Czy pozostanie niewzruszona na tanie zagrywki, które sprawiają, że dziewczyny lgną
do Danielsa jak pszczoły do miodu?
Im więcej czasu bohaterowie spędzają
ze sobą dostrzegają, jak bardzo są do siebie podobni, krzywdy zadane w
dzieciństwie mocno rzutują na ich obecną sytuacje, mimo wszystko Violet nie
jest złośliwą jędzą, nie straciła wrażliwości. Podziwiałam jej odporność i siłę,
mimo wszystkiego, czego doświadczyła, z czym się spotkała w swoim życiu, była
wyjątkowa, każdy, kto się z nią stykał darzył ją szacunkiem, na który
zasługiwała.
Piękno
tej historii polega na tym, że Violet nie starała się nadążyć za huśtawkami
nastroju Zeke’a ani jego brutalnym przekomarzaniem się, po prostu tego nie
akceptowała.

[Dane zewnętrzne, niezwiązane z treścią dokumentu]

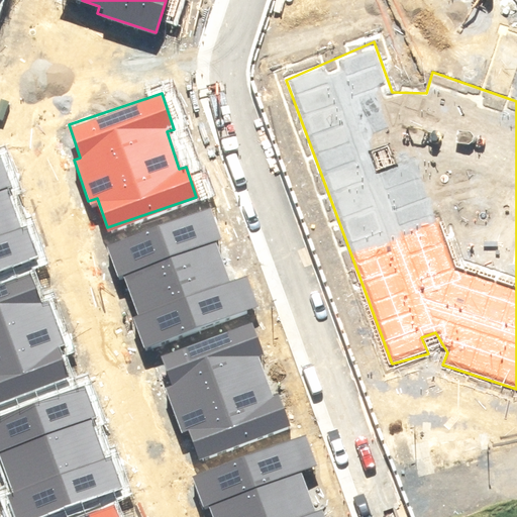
[(14,185),(4,154),(0,156),(0,266),(38,252),(29,227),(22,229),(7,187),(14,185)]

Zachowywała się bardzo taktownie, pełna szacunku, co sprawiło, że
te działania zaczęły mieć wpływ na Zeke’a.
Przemiana
zachodząca w mężczyźnie była powolna, co sprawiło bardzo wiarygodny efekt,
ponieważ nie dokonała się całkowicie. Mężczyzna nadal pozostał draniem, chociaż
starał się go przytemperować, trzymać na łańcuchu. Mógł się okłamywać, strać
temu zaprzeczać ze wszystkich sił, ale ta mała Violet miała na niego wpływ,
zapewne zbyt silny niż by sobie tego życzył.
Z
początku trochę się obawiałam, że Violet stanie się popychadłem, wycieraczką na
jego uszczypliwości, ale doszła do
punktu, gdzie tupnęła nogą, nie mogąc pozwolić sobie na więcej i zażądała od
niego szacunku. Rozumiała, że zachowywał się w ten sposób z powodu zranienia
i niemożności poradzenia sobie z opuszczeniem przez rodziców, ale wszystko ma
swoje granice. Zmusiła Zake’a do zaprzestania stawiania się w roli ofiary i
ponownego przejęcia kontroli nad swoim życiem. To zadziałało! Sprawiło że
dostrzegł znacznie więcej. Zeke nie jest doskonały, popełnił błędy, a brak
miłości jego rodziców do niego przejawiał się w niezdolności do poznania
emocji. Chłonął miłość Violet, jakby był zdesperowany, a kiedy zaczął się otwierać
i ufać, stał się kimś godnym jej słodkiej i wrażliwej osobowości. Byli
przeciwieństwami pod każdym względem, jednak się zrównoważyli i stworzyli bardzo
zabawną parę.
Ney
potrafi stworzyć historię, która Toba zawładnie, jest pełna humoru,
przekomarzania się i wystarczającej ilości ciepła, aby zawładnąć emocjami i porwać w wykreowany przez
nią świat. Posiadła umiejętność kreowania ciekawych historii, ukazywana, jak
bardzo miłość jest potrzebna w naszym życiu, nawet ktoś taki jak drań posiada
serce. Zimna powierzchowność była jedynie mechanizmem obronnym chroniącym przed
opuszczeniem i zranieniem.
W
książce mamy narracje pierwszoosobowa pisaną z perspektywy obojga bohaterów,
naprzemiennie, pozwala to na wgląd i poznanie ich myśli i powodów takich a nie
innych zachowań. „Ezekiel” został napisany lekkim językiem, bardzo przyjemnym,
co sprawiło, że bardzo szybko przeczytałam tą książkę. Ney porusza w niej
trudne tematy, ale robi to w sposób, który nie jest zbyt ciężki, a dający
nadzieję. Opowieść podtrzymuje schematyczność pierwszego tomu, ale nie jest to
wada, podtrzymuje przez to atmosferę, która tak bardzo nam się podobała.